As voters grapple with the worst cost-of-living crisis under President Recep Tayyip Erdogan’s two-decade rule, Erdogan has expanded his pledges almost by the day, feeling the heat of opinion polls that have shown him increasingly trailing his main challenger. Though Turkey’s opinion polls are usually taken with a grain of salt, Kemal Kilicdaroglu, the joint presidential candidate of a six-party opposition alliance, appears ahead of Erdogan in the most recent surveys, and some observers believe he could even clinch victory in the first round of what is expected to be a close race. An Al-Monitor/Premise polled released this week showed the two main contenders statistically tied in the event of a runoff.

Erdogan’s spending spree ahead of the elections and the whirlwind of pledges by both sides raise the specter of a budget deficit unseen in the past two decades and further impediments to controlling inflation. 

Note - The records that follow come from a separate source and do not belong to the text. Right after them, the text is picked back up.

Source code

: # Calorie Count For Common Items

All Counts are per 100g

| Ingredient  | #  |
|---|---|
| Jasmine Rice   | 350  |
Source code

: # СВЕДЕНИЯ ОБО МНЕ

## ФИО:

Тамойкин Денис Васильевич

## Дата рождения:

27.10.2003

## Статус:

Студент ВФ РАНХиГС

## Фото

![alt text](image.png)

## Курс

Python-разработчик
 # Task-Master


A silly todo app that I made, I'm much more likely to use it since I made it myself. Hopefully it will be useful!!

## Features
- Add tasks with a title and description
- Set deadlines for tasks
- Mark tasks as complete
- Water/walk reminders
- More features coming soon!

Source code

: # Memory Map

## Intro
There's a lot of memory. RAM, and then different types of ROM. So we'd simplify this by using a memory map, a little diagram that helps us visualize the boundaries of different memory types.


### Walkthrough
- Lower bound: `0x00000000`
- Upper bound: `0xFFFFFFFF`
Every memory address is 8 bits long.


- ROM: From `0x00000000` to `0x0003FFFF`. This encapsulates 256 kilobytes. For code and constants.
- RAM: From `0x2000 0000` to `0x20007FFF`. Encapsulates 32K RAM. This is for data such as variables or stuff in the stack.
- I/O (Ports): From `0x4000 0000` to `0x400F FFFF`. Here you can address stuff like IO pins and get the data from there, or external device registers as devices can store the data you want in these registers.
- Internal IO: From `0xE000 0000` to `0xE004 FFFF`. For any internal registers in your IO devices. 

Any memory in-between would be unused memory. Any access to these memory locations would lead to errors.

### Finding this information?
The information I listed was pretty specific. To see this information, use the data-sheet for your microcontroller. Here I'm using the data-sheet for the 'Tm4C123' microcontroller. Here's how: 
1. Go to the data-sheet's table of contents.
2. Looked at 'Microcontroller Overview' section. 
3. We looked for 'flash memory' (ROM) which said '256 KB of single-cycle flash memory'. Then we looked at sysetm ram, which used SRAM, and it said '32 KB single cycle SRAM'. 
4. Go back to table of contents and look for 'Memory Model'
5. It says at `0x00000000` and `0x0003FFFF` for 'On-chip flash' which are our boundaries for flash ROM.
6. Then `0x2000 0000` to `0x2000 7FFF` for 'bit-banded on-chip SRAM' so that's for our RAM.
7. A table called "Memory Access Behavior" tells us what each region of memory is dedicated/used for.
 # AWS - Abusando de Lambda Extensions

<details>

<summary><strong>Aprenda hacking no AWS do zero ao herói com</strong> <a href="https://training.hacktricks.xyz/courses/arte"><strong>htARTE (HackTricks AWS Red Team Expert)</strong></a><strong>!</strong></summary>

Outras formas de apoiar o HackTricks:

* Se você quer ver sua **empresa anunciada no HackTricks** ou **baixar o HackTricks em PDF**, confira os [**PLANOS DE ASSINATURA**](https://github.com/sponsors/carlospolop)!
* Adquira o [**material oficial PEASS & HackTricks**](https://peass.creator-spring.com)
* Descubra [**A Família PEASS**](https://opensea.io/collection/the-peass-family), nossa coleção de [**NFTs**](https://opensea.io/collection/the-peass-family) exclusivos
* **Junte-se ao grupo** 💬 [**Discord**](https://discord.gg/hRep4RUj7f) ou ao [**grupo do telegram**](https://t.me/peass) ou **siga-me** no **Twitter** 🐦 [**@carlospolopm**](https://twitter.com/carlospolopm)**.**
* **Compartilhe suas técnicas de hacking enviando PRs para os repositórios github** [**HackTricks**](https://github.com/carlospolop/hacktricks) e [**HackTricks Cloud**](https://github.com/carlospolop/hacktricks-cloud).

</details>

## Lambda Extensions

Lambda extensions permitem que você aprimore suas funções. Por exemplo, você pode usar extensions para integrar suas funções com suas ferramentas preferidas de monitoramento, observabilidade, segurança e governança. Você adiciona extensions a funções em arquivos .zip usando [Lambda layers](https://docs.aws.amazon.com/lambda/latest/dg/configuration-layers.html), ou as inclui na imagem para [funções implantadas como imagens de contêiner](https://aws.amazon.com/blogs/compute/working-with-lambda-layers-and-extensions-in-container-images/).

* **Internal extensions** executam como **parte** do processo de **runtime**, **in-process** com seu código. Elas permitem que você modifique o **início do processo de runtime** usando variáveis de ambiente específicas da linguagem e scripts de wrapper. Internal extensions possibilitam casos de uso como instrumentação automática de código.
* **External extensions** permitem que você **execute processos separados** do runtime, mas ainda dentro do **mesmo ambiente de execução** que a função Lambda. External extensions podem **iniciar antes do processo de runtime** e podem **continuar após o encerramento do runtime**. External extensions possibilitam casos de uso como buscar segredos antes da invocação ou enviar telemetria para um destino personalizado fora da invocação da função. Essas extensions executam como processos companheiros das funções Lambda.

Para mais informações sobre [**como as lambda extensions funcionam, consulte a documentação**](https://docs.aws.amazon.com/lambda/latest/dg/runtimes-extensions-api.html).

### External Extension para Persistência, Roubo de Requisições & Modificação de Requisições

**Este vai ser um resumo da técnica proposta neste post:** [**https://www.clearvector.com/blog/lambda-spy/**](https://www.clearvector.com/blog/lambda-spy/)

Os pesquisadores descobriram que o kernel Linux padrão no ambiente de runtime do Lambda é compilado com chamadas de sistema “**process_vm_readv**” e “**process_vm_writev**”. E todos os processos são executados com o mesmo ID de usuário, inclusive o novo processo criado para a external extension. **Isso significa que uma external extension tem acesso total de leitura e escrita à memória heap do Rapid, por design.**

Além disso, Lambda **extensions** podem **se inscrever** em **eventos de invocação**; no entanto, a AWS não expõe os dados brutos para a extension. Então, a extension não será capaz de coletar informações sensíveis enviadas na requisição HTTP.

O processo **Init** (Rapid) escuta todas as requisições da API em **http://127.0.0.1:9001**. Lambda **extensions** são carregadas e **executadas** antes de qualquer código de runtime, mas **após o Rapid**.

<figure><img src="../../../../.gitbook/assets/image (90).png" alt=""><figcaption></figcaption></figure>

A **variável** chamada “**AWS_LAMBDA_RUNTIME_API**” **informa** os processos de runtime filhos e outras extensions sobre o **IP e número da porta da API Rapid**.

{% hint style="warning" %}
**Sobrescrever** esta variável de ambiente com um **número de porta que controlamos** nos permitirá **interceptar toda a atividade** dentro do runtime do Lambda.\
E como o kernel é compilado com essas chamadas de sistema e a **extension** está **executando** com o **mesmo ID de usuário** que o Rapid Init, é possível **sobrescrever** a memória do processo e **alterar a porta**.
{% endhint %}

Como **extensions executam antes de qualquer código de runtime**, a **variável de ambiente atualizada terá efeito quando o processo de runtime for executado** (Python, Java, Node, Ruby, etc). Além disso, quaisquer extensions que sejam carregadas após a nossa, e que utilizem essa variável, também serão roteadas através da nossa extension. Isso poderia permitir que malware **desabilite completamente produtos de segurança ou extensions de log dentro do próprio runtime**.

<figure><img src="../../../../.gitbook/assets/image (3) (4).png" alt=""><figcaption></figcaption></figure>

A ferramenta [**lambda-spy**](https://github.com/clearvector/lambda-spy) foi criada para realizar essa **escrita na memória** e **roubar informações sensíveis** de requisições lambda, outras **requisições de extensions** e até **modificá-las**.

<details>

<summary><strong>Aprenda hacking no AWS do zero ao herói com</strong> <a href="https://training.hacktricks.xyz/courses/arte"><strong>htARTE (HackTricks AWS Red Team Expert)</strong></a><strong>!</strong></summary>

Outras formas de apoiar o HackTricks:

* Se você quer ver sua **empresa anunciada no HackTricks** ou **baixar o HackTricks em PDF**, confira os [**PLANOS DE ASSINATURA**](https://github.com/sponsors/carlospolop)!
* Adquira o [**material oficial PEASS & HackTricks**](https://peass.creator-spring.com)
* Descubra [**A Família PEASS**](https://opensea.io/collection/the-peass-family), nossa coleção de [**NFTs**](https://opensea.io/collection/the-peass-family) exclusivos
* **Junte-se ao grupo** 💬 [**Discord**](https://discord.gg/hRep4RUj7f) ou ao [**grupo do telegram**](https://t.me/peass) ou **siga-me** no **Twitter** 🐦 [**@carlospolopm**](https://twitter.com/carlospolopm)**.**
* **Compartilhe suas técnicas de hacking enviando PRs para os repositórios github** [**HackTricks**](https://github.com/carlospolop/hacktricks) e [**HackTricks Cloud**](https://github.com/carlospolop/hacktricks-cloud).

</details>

The state budget already registered a deficit of over 250 billion Turkish liras ($12.9 billion) in the first three months of the year, amounting to 38% of the deficit that was projected for the whole year. The gap is likely to reach at least 1 trillion liras, or 6% of gross domestic product, by the year's end. The two huge earthquakes in southern Turkey in February have contributed to the widening gap, and quake-related spending will continue to strain the budget in the next several years. A review of economic programs and a supplementary budget appear inevitable for the winner of the elections.